One such desire I have that gurgles up to the surface whenever I see a pigeon is to run up and just punt that little guy way up into the sky where he came from. I am not sure where this want comes from. Especially when I see a big round pigeon strutting broad side to me tantalizingly close. I just imagine in my head the intense gratification of connecting with my toes, hearing the deep, hollow "THOOMP!" sound and watching the bird sail up 15 - 20 feet in the air, spread its wings and flap away. I just know it would be the greatest moment of my life.

Maybe it is the glint or the intensity in my eye, or their own set of self preserving dispositions that make them stay just far enough away from me that I can't actually take that long stride and swing my foot and boot them skyward.

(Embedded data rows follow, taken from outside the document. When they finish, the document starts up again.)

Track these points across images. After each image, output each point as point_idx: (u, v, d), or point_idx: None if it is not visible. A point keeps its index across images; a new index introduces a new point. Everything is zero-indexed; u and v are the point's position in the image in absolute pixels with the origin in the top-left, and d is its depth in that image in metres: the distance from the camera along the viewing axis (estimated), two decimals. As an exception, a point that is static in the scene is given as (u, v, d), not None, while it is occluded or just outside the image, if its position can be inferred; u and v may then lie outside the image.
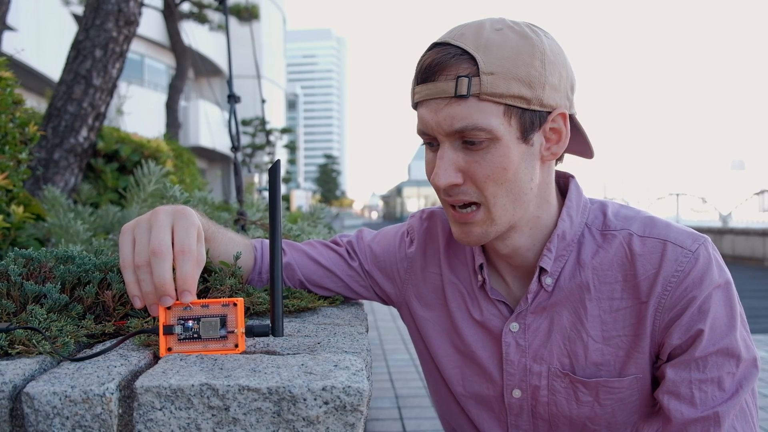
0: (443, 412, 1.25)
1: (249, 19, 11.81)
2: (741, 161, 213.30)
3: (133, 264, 0.84)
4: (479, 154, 0.95)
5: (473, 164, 0.96)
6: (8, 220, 1.61)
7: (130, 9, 2.84)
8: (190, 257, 0.84)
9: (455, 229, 1.04)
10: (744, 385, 0.96)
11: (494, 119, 0.93)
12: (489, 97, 0.92)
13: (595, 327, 1.03)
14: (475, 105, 0.93)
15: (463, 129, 0.94)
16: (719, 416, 0.94)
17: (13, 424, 0.65)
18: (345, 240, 1.28)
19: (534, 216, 1.04)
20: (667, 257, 0.99)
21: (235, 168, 2.01)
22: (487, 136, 0.94)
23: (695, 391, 0.96)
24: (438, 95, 0.94)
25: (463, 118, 0.93)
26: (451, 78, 0.93)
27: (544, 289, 1.06)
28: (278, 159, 0.85)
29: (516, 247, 1.05)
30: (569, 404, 1.06)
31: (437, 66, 0.94)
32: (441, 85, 0.94)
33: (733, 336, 0.97)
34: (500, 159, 0.95)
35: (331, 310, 1.15)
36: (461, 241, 1.04)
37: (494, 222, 0.99)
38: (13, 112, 1.68)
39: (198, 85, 25.80)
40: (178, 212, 0.88)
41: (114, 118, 9.14)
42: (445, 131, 0.95)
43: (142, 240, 0.85)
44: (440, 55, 0.95)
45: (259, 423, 0.66)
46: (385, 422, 3.62)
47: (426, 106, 0.97)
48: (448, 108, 0.94)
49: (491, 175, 0.96)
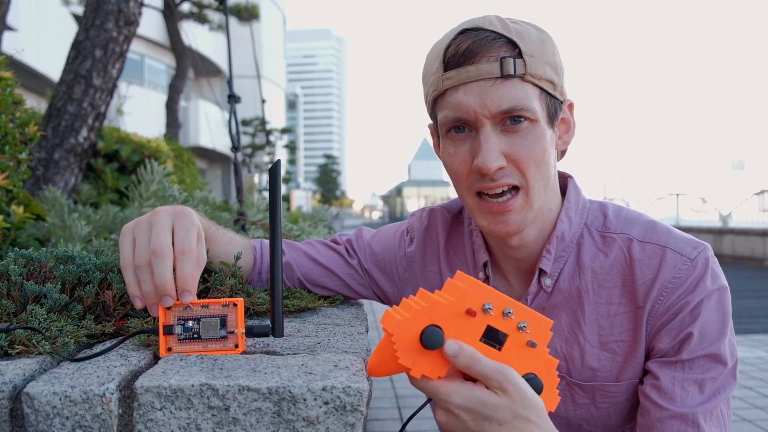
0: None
1: (249, 19, 11.82)
2: (741, 161, 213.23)
3: (134, 264, 0.84)
4: (520, 136, 0.96)
5: (515, 146, 0.96)
6: (8, 220, 1.61)
7: (130, 9, 2.84)
8: (190, 257, 0.84)
9: (487, 221, 1.01)
10: (721, 391, 0.97)
11: (535, 101, 0.95)
12: (531, 78, 0.94)
13: (592, 331, 1.03)
14: (520, 86, 0.94)
15: (512, 109, 0.94)
16: (697, 418, 0.94)
17: (13, 424, 0.65)
18: (344, 239, 1.28)
19: (547, 208, 1.04)
20: (666, 263, 0.99)
21: (235, 168, 2.01)
22: (530, 116, 0.95)
23: (677, 388, 0.96)
24: (481, 77, 0.94)
25: (511, 98, 0.94)
26: (493, 59, 0.93)
27: (543, 290, 1.05)
28: (278, 159, 0.85)
29: (527, 241, 1.05)
30: (565, 405, 1.06)
31: (477, 49, 0.94)
32: (484, 67, 0.94)
33: (722, 342, 0.97)
34: (540, 140, 0.97)
35: (331, 310, 1.15)
36: (498, 232, 1.01)
37: (531, 207, 1.00)
38: (13, 112, 1.68)
39: (198, 85, 25.80)
40: (178, 213, 0.88)
41: (114, 118, 9.14)
42: (492, 113, 0.95)
43: (143, 240, 0.85)
44: (477, 38, 0.95)
45: (259, 423, 0.65)
46: (385, 422, 3.61)
47: (465, 90, 0.95)
48: (495, 89, 0.94)
49: (534, 156, 0.96)
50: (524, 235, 1.04)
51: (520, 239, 1.05)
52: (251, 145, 25.72)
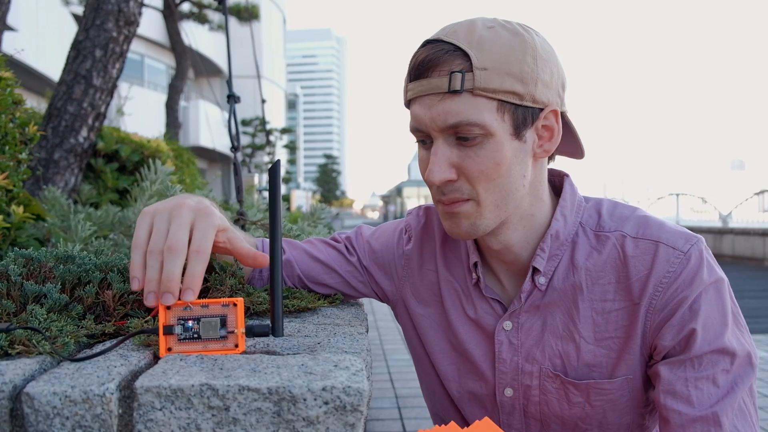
0: (440, 411, 1.26)
1: (249, 19, 11.82)
2: (741, 161, 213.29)
3: (145, 249, 0.84)
4: (473, 150, 0.96)
5: (466, 160, 0.96)
6: (8, 220, 1.61)
7: (130, 9, 2.84)
8: (203, 259, 0.84)
9: (446, 223, 1.04)
10: (739, 383, 0.95)
11: (488, 115, 0.94)
12: (482, 92, 0.93)
13: (587, 328, 1.03)
14: (469, 100, 0.93)
15: (457, 124, 0.94)
16: (718, 416, 0.93)
17: (13, 424, 0.65)
18: (344, 236, 1.28)
19: (528, 213, 1.04)
20: (659, 258, 0.99)
21: (235, 168, 2.01)
22: (481, 131, 0.94)
23: (691, 389, 0.95)
24: (431, 91, 0.95)
25: (456, 114, 0.93)
26: (444, 74, 0.93)
27: (537, 288, 1.06)
28: (278, 159, 0.85)
29: (508, 244, 1.05)
30: (560, 405, 1.06)
31: (430, 62, 0.95)
32: (434, 81, 0.94)
33: (726, 334, 0.96)
34: (493, 154, 0.96)
35: (331, 310, 1.15)
36: (452, 234, 1.04)
37: (482, 216, 1.00)
38: (13, 112, 1.68)
39: (198, 85, 25.80)
40: (201, 211, 0.88)
41: (114, 118, 9.14)
42: (439, 127, 0.95)
43: (160, 229, 0.85)
44: (433, 51, 0.95)
45: (259, 423, 0.66)
46: (385, 422, 3.62)
47: (419, 103, 0.97)
48: (442, 104, 0.94)
49: (485, 170, 0.96)
50: (504, 238, 1.05)
51: (499, 242, 1.05)
52: (251, 145, 25.73)
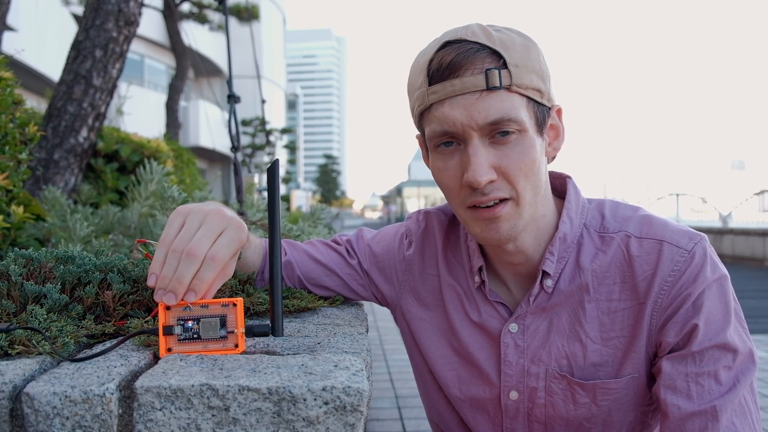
0: (435, 417, 1.25)
1: (249, 19, 11.82)
2: (741, 161, 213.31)
3: (170, 246, 0.84)
4: (509, 147, 0.96)
5: (504, 158, 0.96)
6: (8, 220, 1.61)
7: (130, 9, 2.84)
8: (216, 266, 0.84)
9: (479, 228, 1.01)
10: (741, 379, 0.96)
11: (522, 111, 0.95)
12: (517, 89, 0.94)
13: (594, 328, 1.04)
14: (506, 97, 0.94)
15: (498, 120, 0.94)
16: (716, 410, 0.93)
17: (13, 424, 0.65)
18: (344, 239, 1.28)
19: (540, 215, 1.04)
20: (663, 257, 1.00)
21: (235, 168, 2.01)
22: (518, 127, 0.95)
23: (692, 385, 0.96)
24: (466, 90, 0.93)
25: (497, 111, 0.93)
26: (478, 71, 0.93)
27: (544, 291, 1.06)
28: (277, 158, 0.85)
29: (522, 246, 1.05)
30: (566, 405, 1.06)
31: (462, 62, 0.94)
32: (469, 80, 0.93)
33: (728, 330, 0.97)
34: (528, 150, 0.96)
35: (331, 310, 1.15)
36: (485, 239, 1.02)
37: (521, 216, 0.99)
38: (13, 112, 1.68)
39: (198, 85, 25.79)
40: (233, 224, 0.88)
41: (114, 119, 9.14)
42: (479, 125, 0.94)
43: (189, 230, 0.85)
44: (461, 51, 0.94)
45: (259, 423, 0.66)
46: (385, 422, 3.62)
47: (451, 104, 0.95)
48: (480, 102, 0.93)
49: (523, 167, 0.96)
50: (519, 242, 1.04)
51: (515, 245, 1.05)
52: (251, 145, 25.72)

Perhaps that is the other reason they like cities because there are too many people watching that I suspect would take issue with me kicking a bird. But so help me, if I find myself in a quiet alley, a fat pigeon strutting too close, no one watching that would call the ASPCA, Humane Society, Child Protective Services, police, gasp in horror or think it would be nothing short of exhilarating to see me in my aviary field goal practice, then I am so lifting that leg back and swinging for the moon.


2 comments:

T-rev said...

Even as a Missionary I wanted to punt Pigeons. Their legs are just the right height. You know your foot would land right in that sweet spot that would loft them into the air.

If you ever do I will give you props, that is for sure

Unknown said...

Sterling,
I am still laughing in hysterics. I never would have guessed that a mild-mannered quiet person like you would have those kinds of thoughts deed in the eddies of your mind. If you do ever find the opportunity, I hope I am at the end other alley and can watch.